Saved data entries
+---+
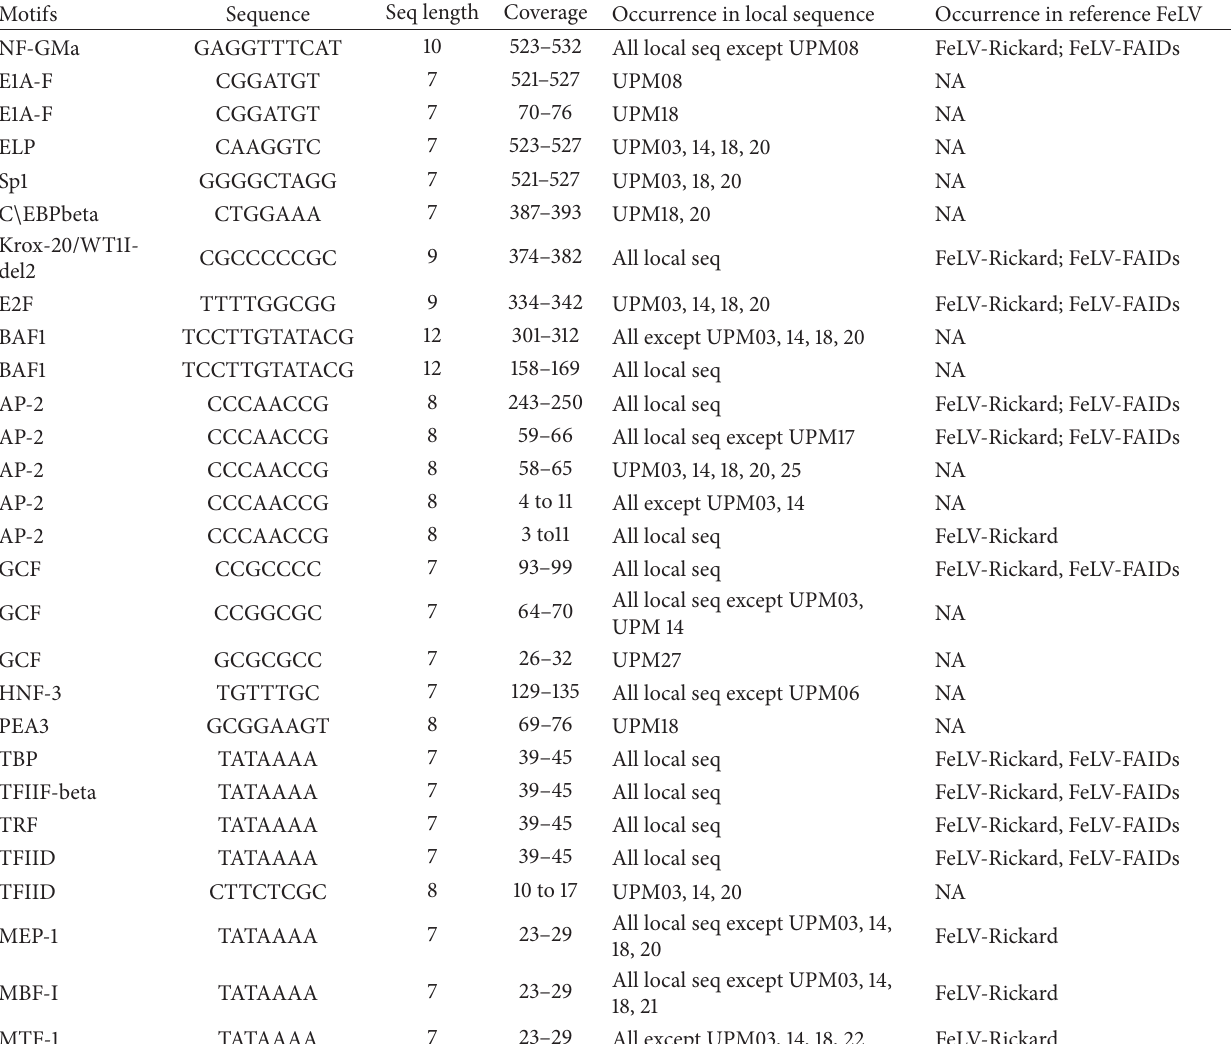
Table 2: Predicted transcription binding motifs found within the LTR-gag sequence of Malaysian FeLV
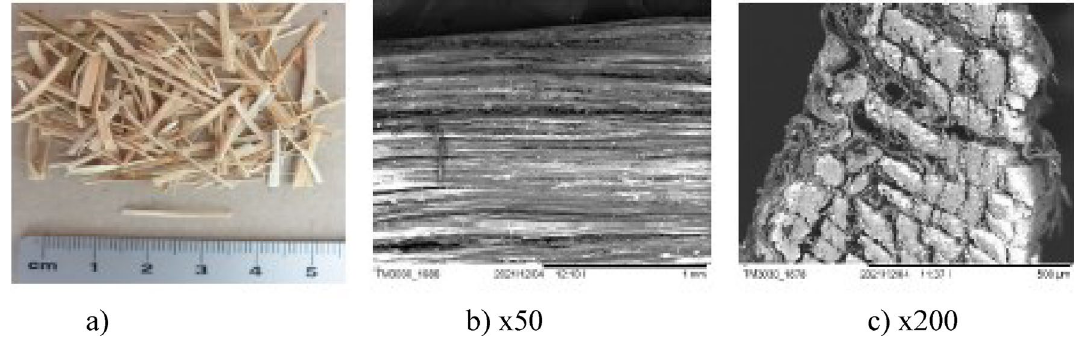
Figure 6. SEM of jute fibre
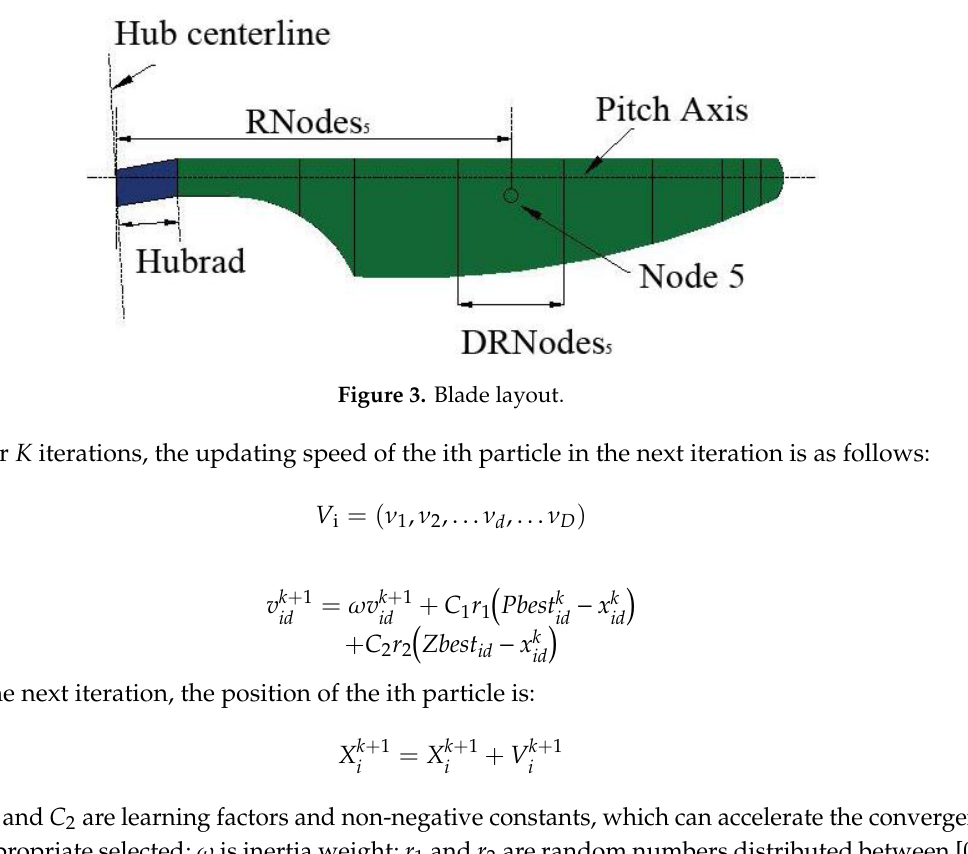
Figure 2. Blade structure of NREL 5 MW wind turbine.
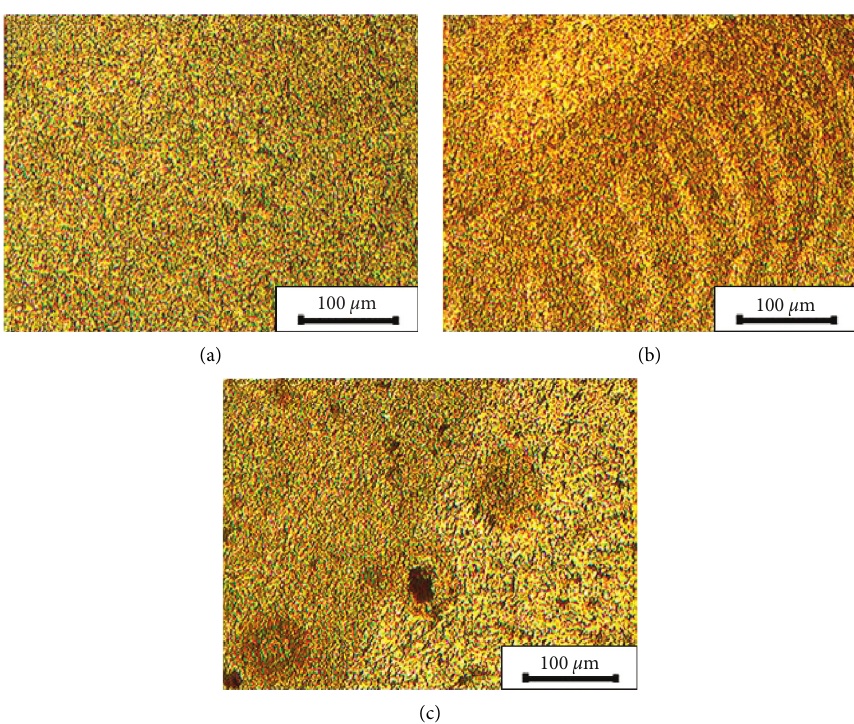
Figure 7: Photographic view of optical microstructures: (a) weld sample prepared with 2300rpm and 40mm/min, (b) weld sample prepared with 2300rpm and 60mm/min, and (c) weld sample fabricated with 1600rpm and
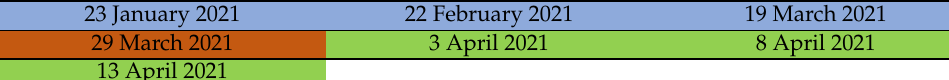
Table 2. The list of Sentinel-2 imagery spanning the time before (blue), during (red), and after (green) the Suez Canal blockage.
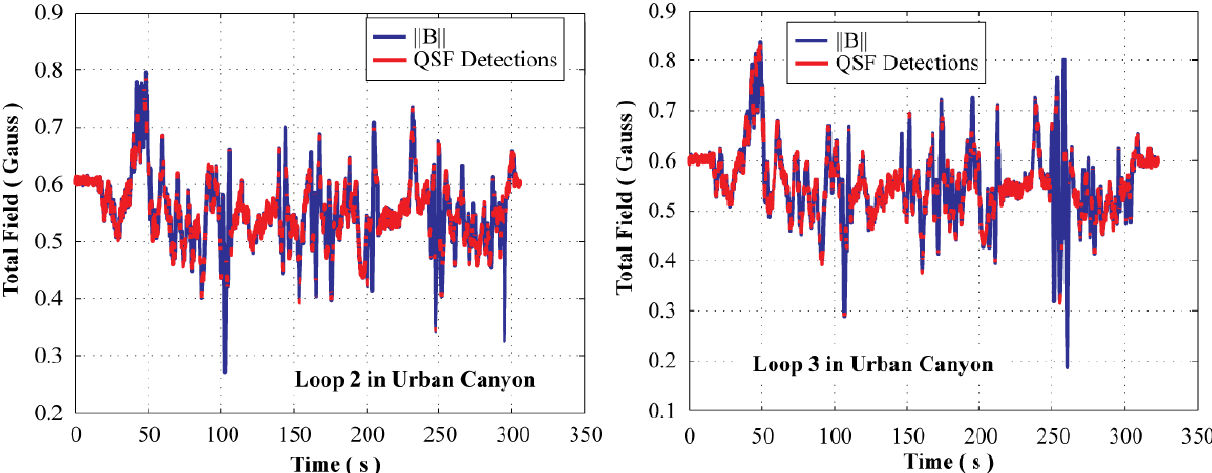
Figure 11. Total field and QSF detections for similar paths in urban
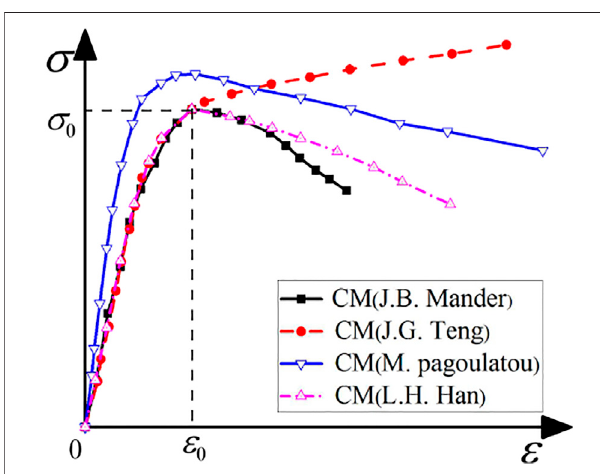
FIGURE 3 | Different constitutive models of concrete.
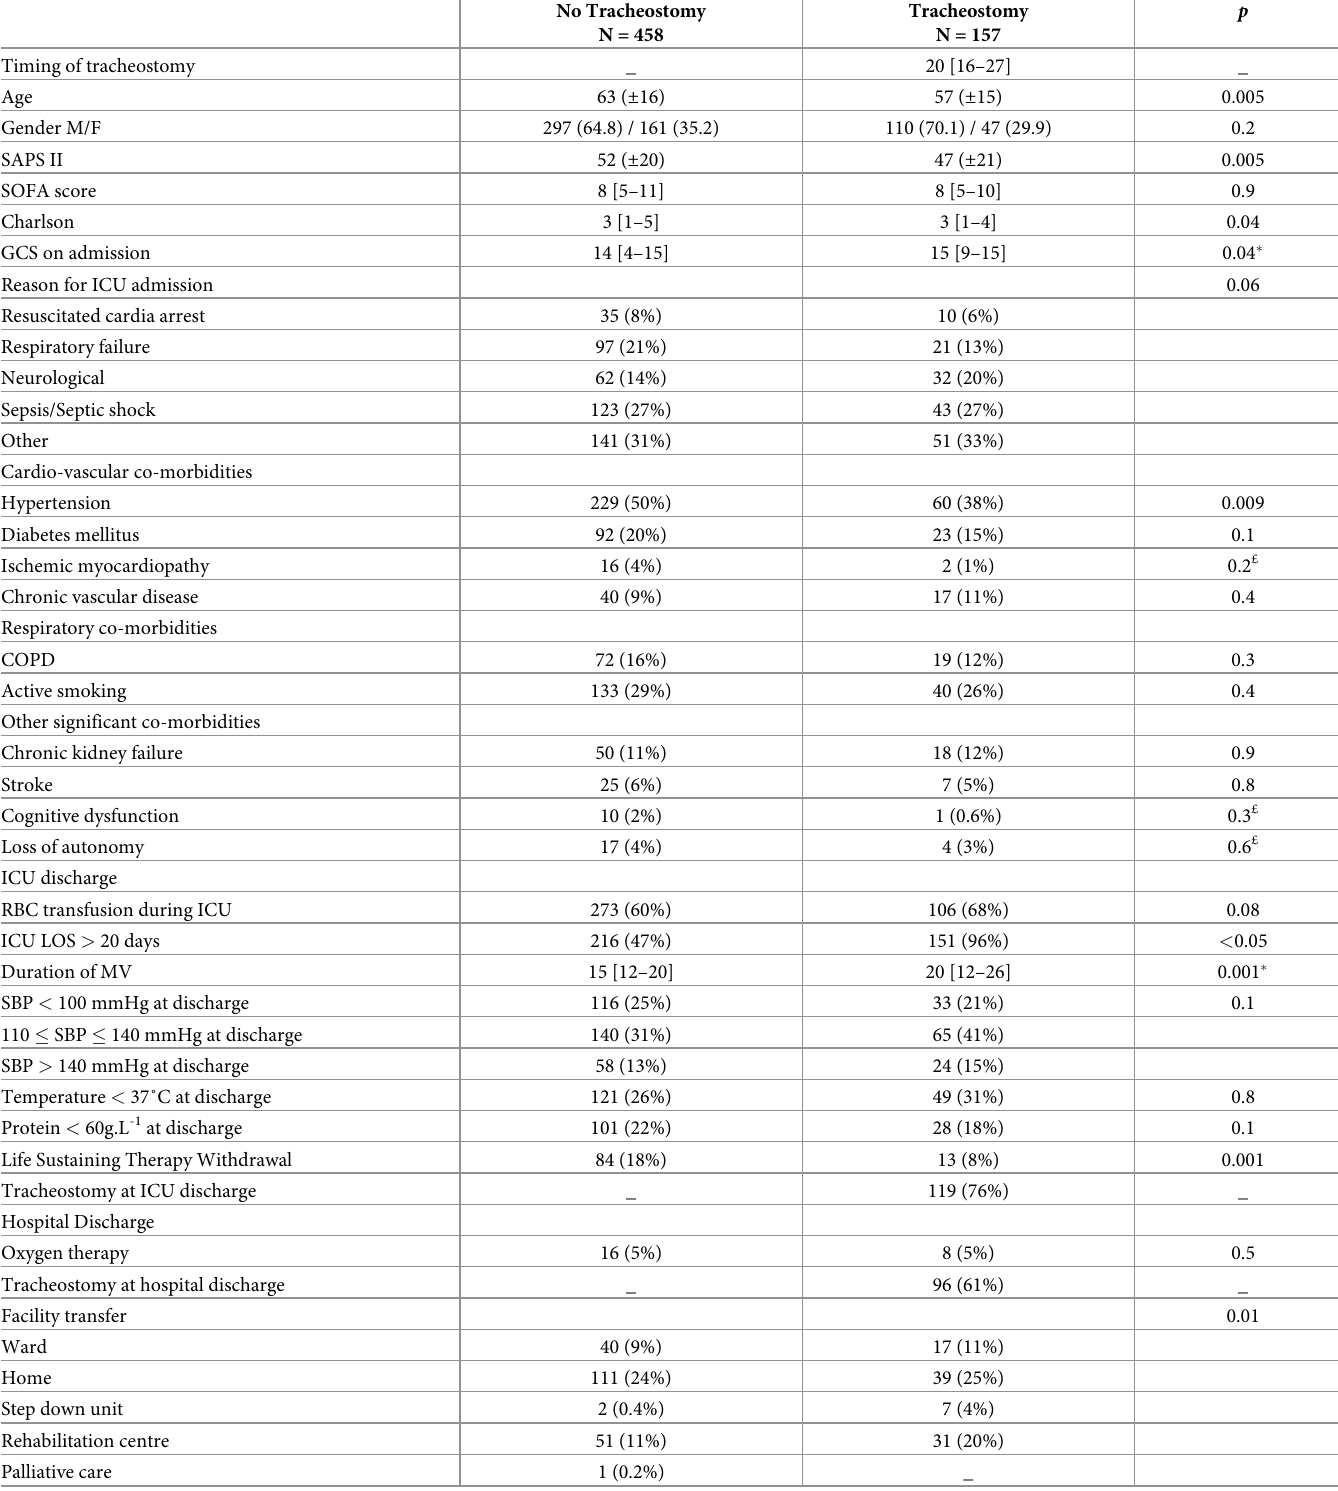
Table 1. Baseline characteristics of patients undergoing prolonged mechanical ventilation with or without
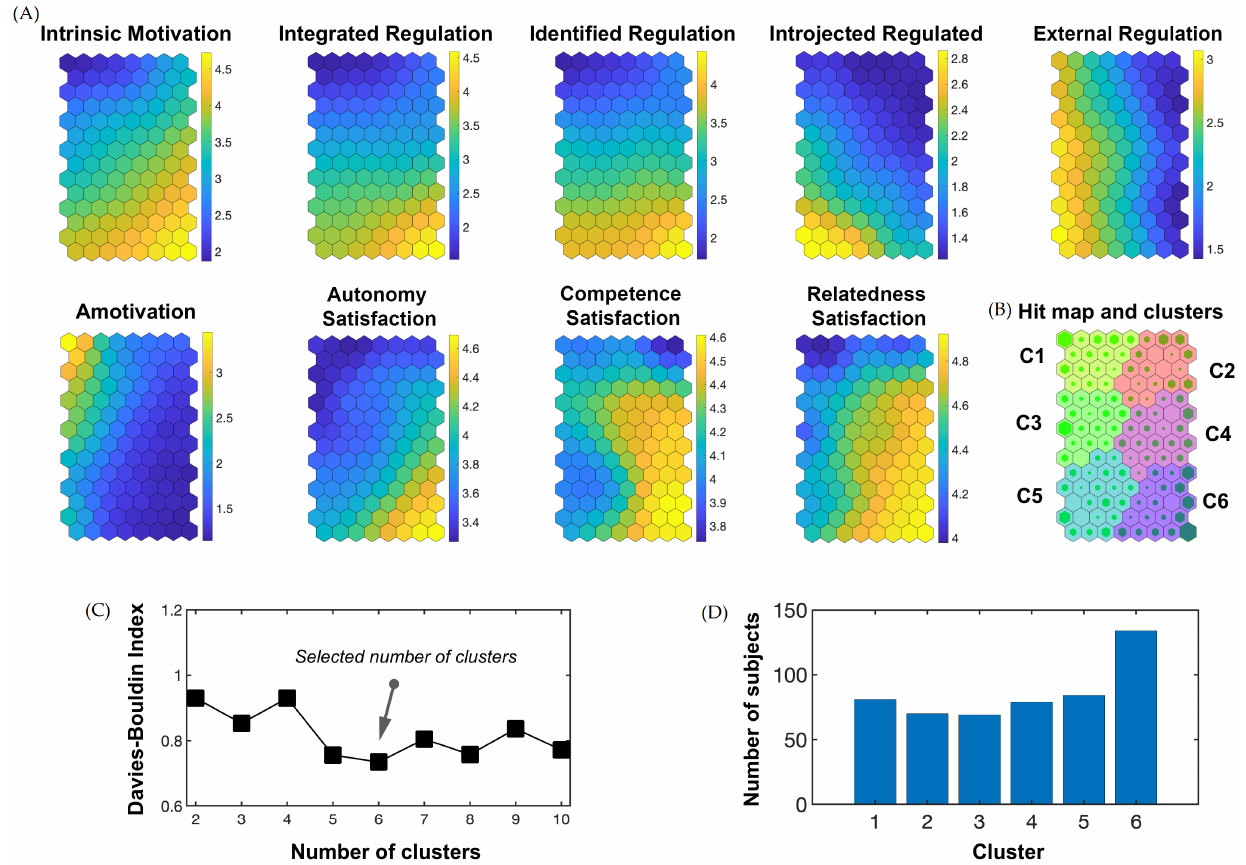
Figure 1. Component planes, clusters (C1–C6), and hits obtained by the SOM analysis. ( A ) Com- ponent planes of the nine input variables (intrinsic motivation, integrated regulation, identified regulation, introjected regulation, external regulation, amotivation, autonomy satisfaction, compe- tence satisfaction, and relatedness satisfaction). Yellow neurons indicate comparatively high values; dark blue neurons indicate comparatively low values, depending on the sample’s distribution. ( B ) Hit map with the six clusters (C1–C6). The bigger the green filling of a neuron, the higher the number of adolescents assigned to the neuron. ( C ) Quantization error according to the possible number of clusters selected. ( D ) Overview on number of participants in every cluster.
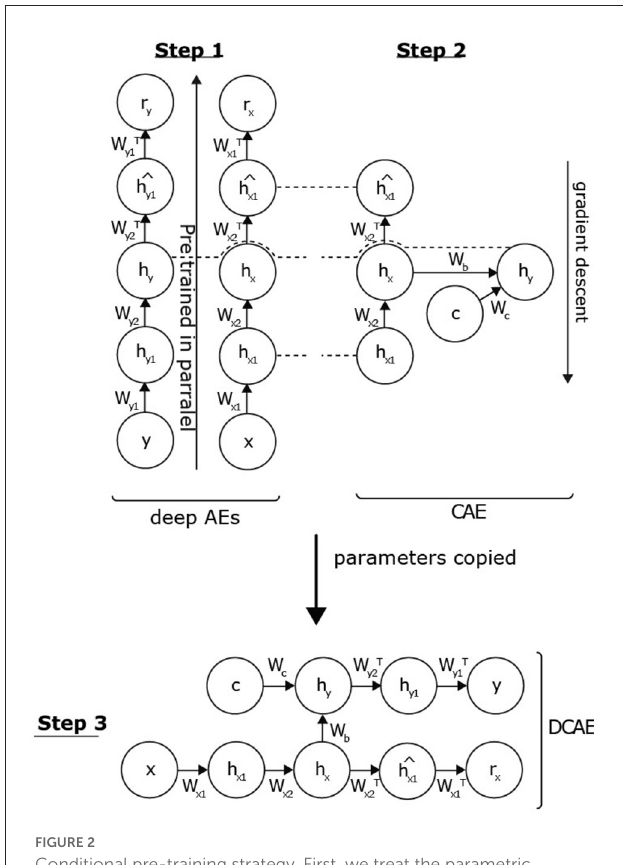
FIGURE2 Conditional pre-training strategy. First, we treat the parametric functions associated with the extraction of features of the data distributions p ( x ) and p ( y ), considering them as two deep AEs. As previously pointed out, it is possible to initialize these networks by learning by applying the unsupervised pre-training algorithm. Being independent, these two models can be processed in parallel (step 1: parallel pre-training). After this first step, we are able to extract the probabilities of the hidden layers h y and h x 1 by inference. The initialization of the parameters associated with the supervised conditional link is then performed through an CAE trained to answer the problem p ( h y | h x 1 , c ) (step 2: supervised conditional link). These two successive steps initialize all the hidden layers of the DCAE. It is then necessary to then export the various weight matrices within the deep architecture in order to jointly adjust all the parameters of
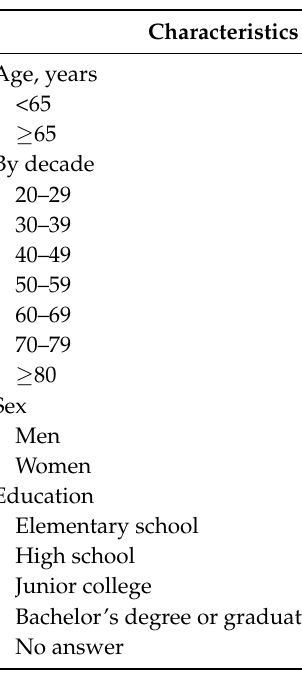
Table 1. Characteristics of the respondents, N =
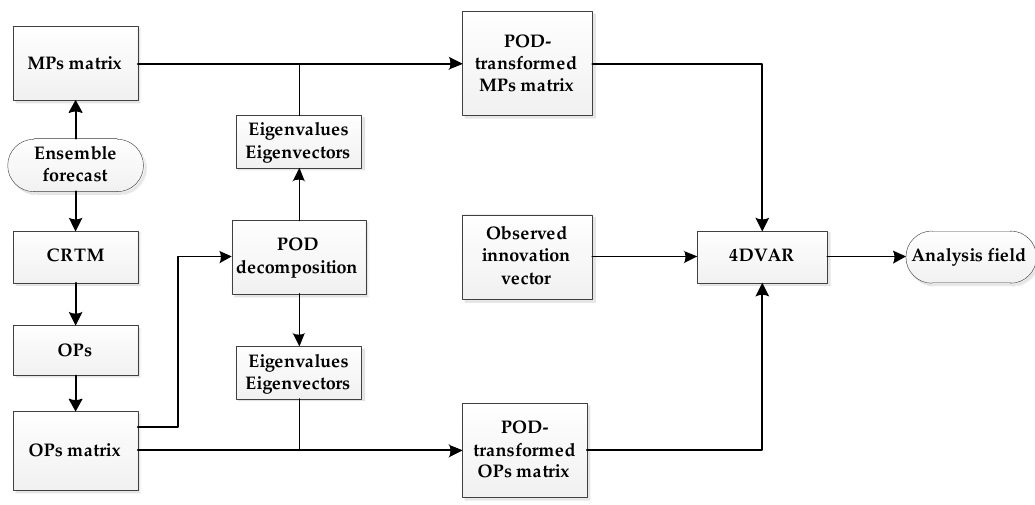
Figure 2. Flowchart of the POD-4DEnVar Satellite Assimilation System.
+---+
WHAT IS NEEDED »
Reproduce the lines above exactly, image-free.

RESULT OF THE TASK »
Table 2: Predicted transcription binding motifs found within the LTR-gag sequence of Malaysian FeLV
Figure 6. SEM of jute fibre
Figure 2. Blade structure of NREL 5 MW wind turbine.
Figure 7: Photographic view of optical microstructures: (a) weld sample prepared with 2300rpm and 40mm/min, (b) weld sample prepared with 2300rpm and 60mm/min, and (c) weld sample fabricated with 1600rpm and
Table 2. The list of Sentinel-2 imagery spanning the time before (blue), during (red), and after (green) the Suez Canal blockage.
Figure 11. Total field and QSF detections for similar paths in urban
FIGURE 3 | Different constitutive models of concrete.
Table 1. Baseline characteristics of patients undergoing prolonged mechanical ventilation with or without
Figure 1. Component planes, clusters (C1–C6), and hits obtained by the SOM analysis. ( A ) Com- ponent planes of the nine input variables (intrinsic motivation, integrated regulation, identified regulation, introjected regulation, external regulation, amotivation, autonomy satisfaction, compe- tence satisfaction, and relatedness satisfaction). Yellow neurons indicate comparatively high values; dark blue neurons indicate comparatively low values, depending on the sample’s distribution. ( B ) Hit map with the six clusters (C1–C6). The bigger the green filling of a neuron, the higher the number of adolescents assigned to the neuron. ( C ) Quantization error according to the possible number of clusters selected. ( D ) Overview on number of participants in every cluster.
FIGURE2 Conditional pre-training strategy. First, we treat the parametric functions associated with the extraction of features of the data distributions p ( x ) and p ( y ), considering them as two deep AEs. As previously pointed out, it is possible to initialize these networks by learning by applying the unsupervised pre-training algorithm. Being independent, these two models can be processed in parallel (step 1: parallel pre-training). After this first step, we are able to extract the probabilities of the hidden layers h y and h x 1 by inference. The initialization of the parameters associated with the supervised conditional link is then performed through an CAE trained to answer the problem p ( h y | h x 1 , c ) (step 2: supervised conditional link). These two successive steps initialize all the hidden layers of the DCAE. It is then necessary to then export the various weight matrices within the deep architecture in order to jointly adjust all the parameters of
Table 1. Characteristics of the respondents, N =
Figure 2. Flowchart of the POD-4DEnVar Satellite Assimilation System.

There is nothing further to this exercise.